Bobby…. and Tequeeza.
So I had a weird dream today…. a day dream… happened around 11:30 am. I was walking to my local coffee shoppeee… (why do they add that extra “e”) and I was day dreaming that an old lady came up to me and said..”sonny, if you help me carry these groceries to my home, I’ll give you a special treat” Sure, why not, helping an old lady with her bags equals a shot of good karma and maybe a piece of hard candy. ” Let’s do it!” I said. So we walk a few blocks to her beautiful apartment on the upper west side, I drop off her bags and hold out my hand for my treat. This is where the dream gets awesome… She pulls out a key from her purse and places it in my hand. Now the first thing I think is, “don’t eat the key! It’s probably not candy!” She looks me in the eye and says…”you seem like a very sweet boy…. you remind me of my red headed step-son that I never had back in the late 50′s to early 60′s… now, I want to give you the keys to my car…” Oh my Lord!! She’s giving me her car!!…She continues, “I want to give you the keys to my brand new, 1965 Cadillac Convertible, with only 13,000 miles on the odometer, driven by my late ex-lovers, Dabney Coleman and Sly Stalone, and I need you to move it for me because the power steering is broken.” Then she walks into her apartment… The dream ended there with my hand extended to the lady at the coffee shoppeee. “Here’s your change Bobby”. But I wasn’t ready for it to be over, so I clintched my fist in the air, turned to everybody in the coffee shoppeee and screamed, “DAMN YOU GRANNYYYYYY!!!!!!” Well, I better go now. I need to get ready for my brunch tomorrow at Appleby’s! Hello chips n’ salsa!!!
Until next time.
Bobby
First time on the diarrhea train! Hope this will be fun for all! Let me see…. what to talk about? Well, I read some old magazines until three in the morning! The most moving article came from an old Nation Geographic I fund in the subway(circa 1976) Turns out that you can actually ski on sand dunes that are located in south-central Colorado!!!! I called my friend in L.A. and asked him to mail my broken “snow skis” so I can convert them into “sand skis” for a little Colorado ski adventure this winter.

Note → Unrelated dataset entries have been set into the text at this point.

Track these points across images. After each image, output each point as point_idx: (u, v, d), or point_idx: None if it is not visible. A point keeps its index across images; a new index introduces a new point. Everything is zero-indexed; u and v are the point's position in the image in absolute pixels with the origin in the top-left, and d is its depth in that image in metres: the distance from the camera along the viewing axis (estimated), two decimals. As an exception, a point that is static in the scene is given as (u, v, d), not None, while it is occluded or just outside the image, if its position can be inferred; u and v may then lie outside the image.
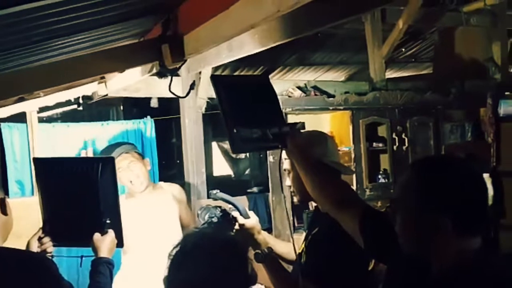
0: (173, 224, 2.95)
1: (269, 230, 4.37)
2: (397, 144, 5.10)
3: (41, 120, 4.55)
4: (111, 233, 1.92)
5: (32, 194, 4.11)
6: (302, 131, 1.84)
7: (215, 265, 1.25)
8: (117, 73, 3.66)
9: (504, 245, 2.99)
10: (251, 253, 1.85)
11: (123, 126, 4.65)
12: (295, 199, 2.00)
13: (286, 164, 1.95)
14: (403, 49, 6.92)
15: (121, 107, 6.71)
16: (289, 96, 4.88)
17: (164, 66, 2.64)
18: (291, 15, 1.99)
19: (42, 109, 4.44)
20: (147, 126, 4.69)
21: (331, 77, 7.36)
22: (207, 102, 4.47)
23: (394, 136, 5.09)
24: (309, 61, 6.94)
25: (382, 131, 5.18)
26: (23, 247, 1.87)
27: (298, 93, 4.95)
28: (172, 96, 3.03)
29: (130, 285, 2.78)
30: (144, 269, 2.78)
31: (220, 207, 2.05)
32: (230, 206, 2.05)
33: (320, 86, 5.24)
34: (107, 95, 4.38)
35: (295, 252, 1.82)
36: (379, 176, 5.10)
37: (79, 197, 1.96)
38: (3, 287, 1.54)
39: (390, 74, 7.11)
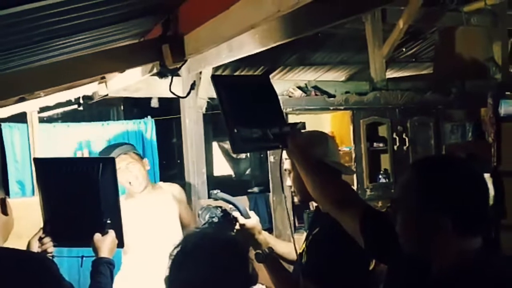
0: (173, 224, 2.95)
1: (269, 230, 4.37)
2: (397, 144, 5.10)
3: (41, 120, 4.55)
4: (111, 233, 1.92)
5: (33, 194, 4.11)
6: (302, 131, 1.83)
7: (216, 265, 1.25)
8: (117, 73, 3.66)
9: (504, 246, 2.99)
10: (252, 253, 1.85)
11: (124, 126, 4.65)
12: (296, 199, 2.00)
13: (286, 164, 1.95)
14: (404, 49, 6.92)
15: (122, 107, 6.71)
16: (290, 96, 4.88)
17: (165, 66, 2.65)
18: (291, 15, 1.99)
19: (42, 109, 4.44)
20: (147, 126, 4.69)
21: (332, 77, 7.36)
22: (208, 102, 4.47)
23: (394, 136, 5.09)
24: (310, 61, 6.94)
25: (382, 131, 5.17)
26: (24, 247, 1.87)
27: (298, 93, 4.95)
28: (173, 96, 3.04)
29: (131, 285, 2.78)
30: (145, 269, 2.78)
31: (220, 207, 2.05)
32: (231, 206, 2.05)
33: (321, 86, 5.24)
34: (107, 95, 4.38)
35: (296, 252, 1.82)
36: (380, 176, 5.10)
37: (80, 197, 1.96)
38: (3, 287, 1.54)
39: (390, 74, 7.10)
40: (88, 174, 1.94)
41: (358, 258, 1.69)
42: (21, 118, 4.23)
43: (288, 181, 1.96)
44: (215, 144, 7.40)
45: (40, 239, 1.92)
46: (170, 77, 2.80)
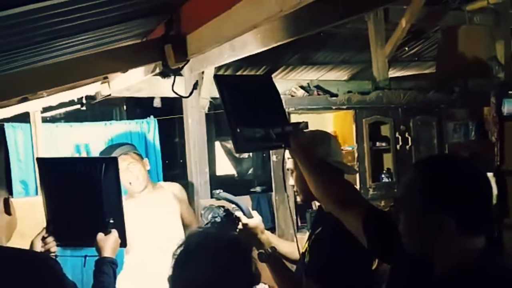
0: (174, 223, 2.96)
1: (272, 229, 4.37)
2: (400, 143, 5.09)
3: (44, 120, 4.56)
4: (114, 232, 1.92)
5: (36, 193, 4.11)
6: (305, 130, 1.84)
7: (219, 264, 1.25)
8: (120, 73, 3.67)
9: (508, 245, 2.98)
10: (255, 253, 1.85)
11: (126, 126, 4.65)
12: (298, 199, 2.00)
13: (289, 164, 1.95)
14: (406, 48, 6.90)
15: (124, 107, 6.71)
16: (292, 96, 4.88)
17: (167, 66, 2.65)
18: (294, 15, 1.99)
19: (45, 109, 4.45)
20: (150, 126, 4.69)
21: (334, 76, 7.35)
22: (210, 101, 4.47)
23: (397, 135, 5.08)
24: (312, 61, 6.93)
25: (385, 130, 5.17)
26: (27, 247, 1.87)
27: (301, 92, 4.95)
28: (175, 96, 3.04)
29: (133, 285, 2.79)
30: (147, 268, 2.79)
31: (223, 206, 2.05)
32: (233, 205, 2.06)
33: (323, 86, 5.24)
34: (110, 95, 4.39)
35: (299, 251, 1.82)
36: (383, 176, 5.10)
37: (83, 197, 1.97)
38: (7, 286, 1.55)
39: (393, 73, 7.09)
40: (90, 173, 1.94)
41: (361, 258, 1.69)
42: (24, 118, 4.24)
43: (291, 181, 1.96)
44: (217, 144, 7.41)
45: (43, 238, 1.92)
46: (172, 77, 2.80)
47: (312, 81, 5.33)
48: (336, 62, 7.11)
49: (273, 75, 6.26)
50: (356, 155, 4.93)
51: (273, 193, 4.57)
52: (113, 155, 2.66)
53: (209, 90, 4.31)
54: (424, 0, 5.07)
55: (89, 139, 4.41)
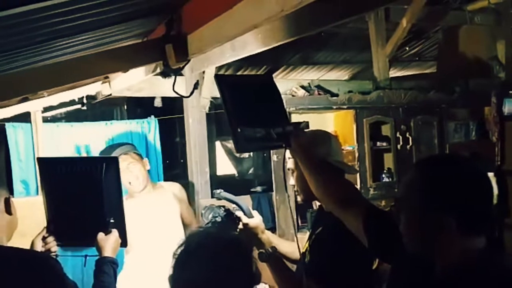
0: (174, 223, 2.97)
1: (272, 229, 4.37)
2: (401, 143, 5.09)
3: (45, 120, 4.56)
4: (115, 232, 1.92)
5: (37, 193, 4.12)
6: (306, 130, 1.84)
7: (219, 264, 1.25)
8: (121, 73, 3.67)
9: (508, 245, 2.98)
10: (255, 253, 1.85)
11: (127, 126, 4.65)
12: (299, 198, 2.00)
13: (290, 163, 1.95)
14: (407, 48, 6.89)
15: (125, 107, 6.71)
16: (293, 95, 4.88)
17: (168, 66, 2.65)
18: (295, 14, 1.99)
19: (46, 109, 4.45)
20: (151, 125, 4.69)
21: (335, 76, 7.35)
22: (211, 101, 4.47)
23: (398, 135, 5.08)
24: (313, 60, 6.93)
25: (386, 130, 5.17)
26: (28, 246, 1.87)
27: (301, 92, 4.95)
28: (176, 95, 3.04)
29: (133, 284, 2.79)
30: (147, 268, 2.79)
31: (223, 206, 2.05)
32: (234, 205, 2.06)
33: (324, 85, 5.23)
34: (111, 94, 4.39)
35: (299, 251, 1.82)
36: (383, 175, 5.09)
37: (83, 196, 1.97)
38: (7, 286, 1.55)
39: (394, 73, 7.09)
40: (91, 173, 1.94)
41: (361, 257, 1.69)
42: (25, 117, 4.24)
43: (291, 180, 1.96)
44: (218, 144, 7.40)
45: (44, 238, 1.93)
46: (173, 77, 2.80)
47: (312, 81, 5.33)
48: (336, 62, 7.10)
49: (273, 75, 6.27)
50: (356, 155, 4.93)
51: (274, 193, 4.57)
52: (113, 155, 2.66)
53: (210, 90, 4.31)
54: (425, 0, 5.07)
55: (90, 139, 4.41)
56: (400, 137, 5.08)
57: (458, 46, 6.02)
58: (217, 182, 5.23)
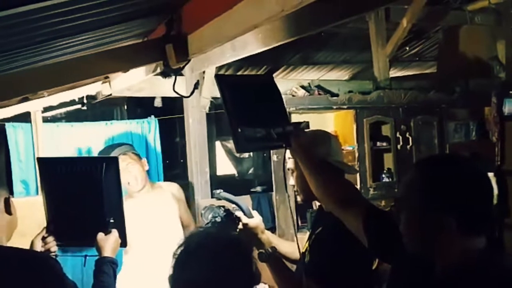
0: (173, 223, 2.97)
1: (272, 229, 4.37)
2: (401, 143, 5.09)
3: (45, 119, 4.56)
4: (114, 232, 1.92)
5: (37, 193, 4.11)
6: (306, 130, 1.84)
7: (219, 264, 1.25)
8: (121, 73, 3.66)
9: (508, 245, 2.98)
10: (255, 253, 1.85)
11: (127, 125, 4.65)
12: (299, 198, 2.00)
13: (290, 164, 1.95)
14: (407, 48, 6.89)
15: (125, 107, 6.71)
16: (293, 95, 4.88)
17: (168, 65, 2.65)
18: (295, 14, 1.98)
19: (46, 109, 4.45)
20: (151, 125, 4.69)
21: (335, 76, 7.35)
22: (211, 101, 4.47)
23: (398, 135, 5.08)
24: (313, 60, 6.93)
25: (386, 130, 5.17)
26: (27, 246, 1.87)
27: (301, 92, 4.95)
28: (176, 95, 3.04)
29: (132, 285, 2.79)
30: (146, 268, 2.79)
31: (223, 206, 2.05)
32: (234, 205, 2.06)
33: (324, 85, 5.24)
34: (111, 94, 4.39)
35: (299, 251, 1.82)
36: (383, 175, 5.09)
37: (83, 196, 1.97)
38: (7, 286, 1.55)
39: (394, 73, 7.09)
40: (91, 173, 1.94)
41: (361, 258, 1.69)
42: (25, 117, 4.24)
43: (291, 180, 1.96)
44: (218, 144, 7.41)
45: (44, 238, 1.92)
46: (173, 77, 2.80)
47: (313, 81, 5.33)
48: (337, 62, 7.11)
49: (274, 75, 6.26)
50: (356, 155, 4.93)
51: (274, 193, 4.57)
52: (112, 155, 2.66)
53: (210, 90, 4.31)
54: (425, 0, 5.07)
55: (90, 139, 4.41)
56: (400, 137, 5.08)
57: (458, 46, 6.01)
58: (217, 182, 5.24)
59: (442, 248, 1.20)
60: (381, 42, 5.25)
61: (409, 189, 1.27)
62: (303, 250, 1.88)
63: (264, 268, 1.72)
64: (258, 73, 6.53)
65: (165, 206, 2.97)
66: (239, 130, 1.64)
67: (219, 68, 4.83)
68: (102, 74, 3.31)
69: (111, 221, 1.94)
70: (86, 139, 4.41)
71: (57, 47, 2.65)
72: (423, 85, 5.68)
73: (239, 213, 2.03)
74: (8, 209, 1.70)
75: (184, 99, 4.29)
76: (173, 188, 3.14)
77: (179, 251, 1.29)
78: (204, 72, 4.18)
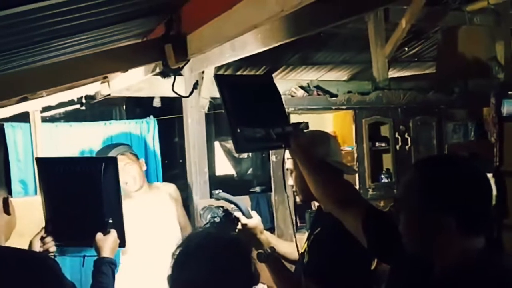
0: (170, 223, 2.97)
1: (271, 229, 4.37)
2: (400, 143, 5.09)
3: (44, 119, 4.54)
4: (113, 233, 1.92)
5: (35, 193, 4.11)
6: (305, 131, 1.83)
7: (218, 264, 1.25)
8: (120, 73, 3.66)
9: (507, 245, 2.98)
10: (254, 253, 1.85)
11: (126, 125, 4.64)
12: (298, 199, 2.01)
13: (289, 164, 1.95)
14: (406, 49, 6.89)
15: (124, 107, 6.70)
16: (292, 96, 4.88)
17: (167, 66, 2.64)
18: (294, 15, 1.98)
19: (45, 109, 4.43)
20: (150, 125, 4.68)
21: (334, 76, 7.35)
22: (210, 101, 4.47)
23: (397, 135, 5.09)
24: (312, 61, 6.93)
25: (385, 130, 5.17)
26: (26, 246, 1.87)
27: (300, 92, 4.95)
28: (175, 95, 3.03)
29: (130, 285, 2.78)
30: (143, 268, 2.79)
31: (222, 207, 2.05)
32: (233, 206, 2.06)
33: (323, 86, 5.23)
34: (110, 94, 4.38)
35: (298, 251, 1.82)
36: (382, 176, 5.10)
37: (82, 197, 1.96)
38: (5, 286, 1.55)
39: (393, 73, 7.08)
40: (90, 173, 1.94)
41: (360, 258, 1.69)
42: (23, 117, 4.23)
43: (290, 181, 1.96)
44: (217, 144, 7.40)
45: (42, 238, 1.92)
46: (172, 77, 2.80)
47: (312, 81, 5.33)
48: (336, 62, 7.10)
49: (273, 75, 6.26)
50: (355, 155, 4.93)
51: (273, 193, 4.57)
52: (109, 155, 2.66)
53: (209, 90, 4.31)
54: (424, 1, 5.07)
55: (89, 139, 4.40)
56: (399, 138, 5.09)
57: (457, 46, 6.02)
58: (216, 182, 5.23)
59: (441, 248, 1.20)
60: (380, 42, 5.26)
61: (408, 190, 1.27)
62: (302, 251, 1.88)
63: (263, 269, 1.71)
64: (258, 73, 6.52)
65: (163, 206, 2.97)
66: (238, 130, 1.64)
67: (218, 68, 4.83)
68: (101, 74, 3.31)
69: (110, 221, 1.94)
70: (85, 139, 4.40)
71: (56, 47, 2.65)
72: (422, 85, 5.68)
73: (238, 214, 2.02)
74: (6, 209, 1.70)
75: (183, 99, 4.28)
76: (170, 188, 3.14)
77: (178, 251, 1.29)
78: (203, 72, 4.17)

I’m all like..”Rickie!… Pick up the phone, I know you’re there…(long pause for him to get the phone) Are you there?… (never picks up the phone, so I leave a message) Well, this is Bobby. I want you to ship those old skis of mine, the ones that you’re using for a shower curtain rod, ASAP…. I’ve got the perfect plan for our 13 year high school reunion field trip!! Call me!!” I hope he calls soon, I could use a good vacation. What else…. I have a big day tomorrow! I’m meeting a friend for brunch at TGIF!!! Hello pasta salad!!